#### TO DO
The response must consist of the records below, copied exactly.

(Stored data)
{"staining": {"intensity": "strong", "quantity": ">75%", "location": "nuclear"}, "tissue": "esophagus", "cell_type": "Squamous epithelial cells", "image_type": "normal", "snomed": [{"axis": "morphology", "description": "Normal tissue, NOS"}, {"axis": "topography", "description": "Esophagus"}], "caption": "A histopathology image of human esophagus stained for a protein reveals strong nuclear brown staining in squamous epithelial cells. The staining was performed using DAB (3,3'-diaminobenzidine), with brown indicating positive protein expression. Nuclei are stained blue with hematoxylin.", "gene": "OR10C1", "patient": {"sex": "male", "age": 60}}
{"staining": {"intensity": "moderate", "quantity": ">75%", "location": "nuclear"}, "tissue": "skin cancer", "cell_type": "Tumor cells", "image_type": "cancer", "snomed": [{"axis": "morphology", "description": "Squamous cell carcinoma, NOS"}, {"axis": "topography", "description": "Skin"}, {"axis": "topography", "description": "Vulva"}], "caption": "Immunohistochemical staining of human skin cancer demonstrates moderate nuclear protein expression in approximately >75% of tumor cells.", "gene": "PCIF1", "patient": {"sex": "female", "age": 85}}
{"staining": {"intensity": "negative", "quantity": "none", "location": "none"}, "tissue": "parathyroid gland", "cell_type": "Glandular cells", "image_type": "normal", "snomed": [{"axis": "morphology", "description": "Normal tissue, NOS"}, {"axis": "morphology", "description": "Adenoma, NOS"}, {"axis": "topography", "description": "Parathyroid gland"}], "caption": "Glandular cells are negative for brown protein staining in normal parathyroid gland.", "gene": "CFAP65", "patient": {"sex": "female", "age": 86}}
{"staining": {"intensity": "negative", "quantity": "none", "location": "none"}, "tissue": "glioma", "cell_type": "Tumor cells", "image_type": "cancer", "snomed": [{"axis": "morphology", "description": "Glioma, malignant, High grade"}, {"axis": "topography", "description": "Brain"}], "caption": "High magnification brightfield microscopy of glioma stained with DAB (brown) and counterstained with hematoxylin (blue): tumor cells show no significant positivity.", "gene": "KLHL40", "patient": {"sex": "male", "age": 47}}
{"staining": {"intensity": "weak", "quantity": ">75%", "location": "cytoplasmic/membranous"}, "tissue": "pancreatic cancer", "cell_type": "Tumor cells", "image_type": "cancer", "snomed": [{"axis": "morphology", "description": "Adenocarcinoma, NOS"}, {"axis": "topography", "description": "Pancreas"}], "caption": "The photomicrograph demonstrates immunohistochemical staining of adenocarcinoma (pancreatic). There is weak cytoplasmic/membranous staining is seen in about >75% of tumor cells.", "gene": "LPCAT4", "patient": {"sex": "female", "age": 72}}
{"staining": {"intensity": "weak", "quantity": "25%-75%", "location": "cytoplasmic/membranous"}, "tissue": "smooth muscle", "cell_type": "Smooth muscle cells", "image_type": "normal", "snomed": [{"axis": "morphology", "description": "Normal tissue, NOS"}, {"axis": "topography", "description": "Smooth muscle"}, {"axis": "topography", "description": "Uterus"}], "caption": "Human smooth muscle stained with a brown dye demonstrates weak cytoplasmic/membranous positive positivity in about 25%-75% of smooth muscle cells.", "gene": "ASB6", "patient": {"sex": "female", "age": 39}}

#### ANSWER AREA
{"staining": {"intensity": "strong", "quantity": ">75%", "location": "nuclear"}, "tissue": "esophagus", "cell_type": "Squamous epithelial cells", "image_type": "normal", "snomed": [{"axis": "morphology", "description": "Normal tissue, NOS"}, {"axis": "topography", "description": "Esophagus"}], "caption": "A histopathology image of human esophagus stained for a protein reveals strong nuclear brown staining in squamous epithelial cells. The staining was performed using DAB (3,3'-diaminobenzidine), with brown indicating positive protein expression. Nuclei are stained blue with hematoxylin.", "gene": "OR10C1", "patient": {"sex": "male", "age": 60}}
{"staining": {"intensity": "moderate", "quantity": ">75%", "location": "nuclear"}, "tissue": "skin cancer", "cell_type": "Tumor cells", "image_type": "cancer", "snomed": [{"axis": "morphology", "description": "Squamous cell carcinoma, NOS"}, {"axis": "topography", "description": "Skin"}, {"axis": "topography", "description": "Vulva"}], "caption": "Immunohistochemical staining of human skin cancer demonstrates moderate nuclear protein expression in approximately >75% of tumor cells.", "gene": "PCIF1", "patient": {"sex": "female", "age": 85}}
{"staining": {"intensity": "negative", "quantity": "none", "location": "none"}, "tissue": "parathyroid gland", "cell_type": "Glandular cells", "image_type": "normal", "snomed": [{"axis": "morphology", "description": "Normal tissue, NOS"}, {"axis": "morphology", "description": "Adenoma, NOS"}, {"axis": "topography", "description": "Parathyroid gland"}], "caption": "Glandular cells are negative for brown protein staining in normal parathyroid gland.", "gene": "CFAP65", "patient": {"sex": "female", "age": 86}}
{"staining": {"intensity": "negative", "quantity": "none", "location": "none"}, "tissue": "glioma", "cell_type": "Tumor cells", "image_type": "cancer", "snomed": [{"axis": "morphology", "description": "Glioma, malignant, High grade"}, {"axis": "topography", "description": "Brain"}], "caption": "High magnification brightfield microscopy of glioma stained with DAB (brown) and counterstained with hematoxylin (blue): tumor cells show no significant positivity.", "gene": "KLHL40", "patient": {"sex": "male", "age": 47}}
{"staining": {"intensity": "weak", "quantity": ">75%", "location": "cytoplasmic/membranous"}, "tissue": "pancreatic cancer", "cell_type": "Tumor cells", "image_type": "cancer", "snomed": [{"axis": "morphology", "description": "Adenocarcinoma, NOS"}, {"axis": "topography", "description": "Pancreas"}], "caption": "The photomicrograph demonstrates immunohistochemical staining of adenocarcinoma (pancreatic). There is weak cytoplasmic/membranous staining is seen in about >75% of tumor cells.", "gene": "LPCAT4", "patient": {"sex": "female", "age": 72}}
{"staining": {"intensity": "weak", "quantity": "25%-75%", "location": "cytoplasmic/membranous"}, "tissue": "smooth muscle", "cell_type": "Smooth muscle cells", "image_type": "normal", "snomed": [{"axis": "morphology", "description": "Normal tissue, NOS"}, {"axis": "topography", "description": "Smooth muscle"}, {"axis": "topography", "description": "Uterus"}], "caption": "Human smooth muscle stained with a brown dye demonstrates weak cytoplasmic/membranous positive positivity in about 25%-75% of smooth muscle cells.", "gene": "ASB6", "patient": {"sex": "female", "age": 39}}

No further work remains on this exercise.